Millington acknowledged he was trained that multiple stuns of a Taser could be hazardous, and should be avoided unless circumstances required it.

However, he couldn't explain why more than one stun might be harmful.

"It can increase the risk, right?" said Kosteckyj.

"I don't know about increasing the risk, but it's definitely not to be used (multiple times) if you can avoid it," said Millington.

RCMP officers are also trained that people should be warned before they are stunned with a Taser if there's time, and medical first responders should be told that a Taser was used.

Neither happened.

Millington, who fired the Taser within seconds of arriving, said there wasn't time to warn Dziekanski before the weapon was used.

And he said the other officers at the scene knew Dziekanski had been stunned and could have told firefighters and paramedics. However, at least two of the officers thought Dziekanski had only been stunned twice.

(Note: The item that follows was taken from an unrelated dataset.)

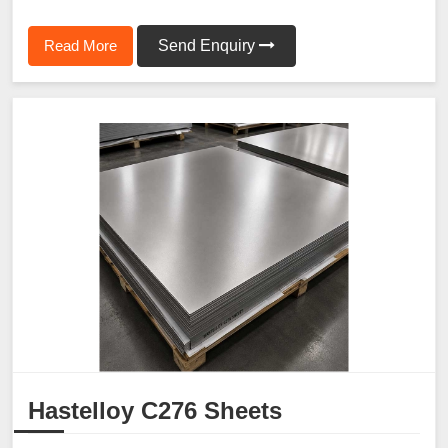
Read More
Send Enquiry
Hastelloy C276 Sheets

"You just abdicated all responsibility for the use of the Taser that night to others, didn't you?" said Kosteckyj. "You just assumed others were doing it."

"I knew they were capable of giving the same information I could, with the exception of the four deployments," he said.

Crown prosecutors decided last year not to charge Millington, Const. Gerry Rundel, Const. Bill Bentley and Cpl. Benjamin Robinson, saying they acted with reasonable force.

However, the inquiry commissioner could make findings of misconduct against the officers or anyone else involved.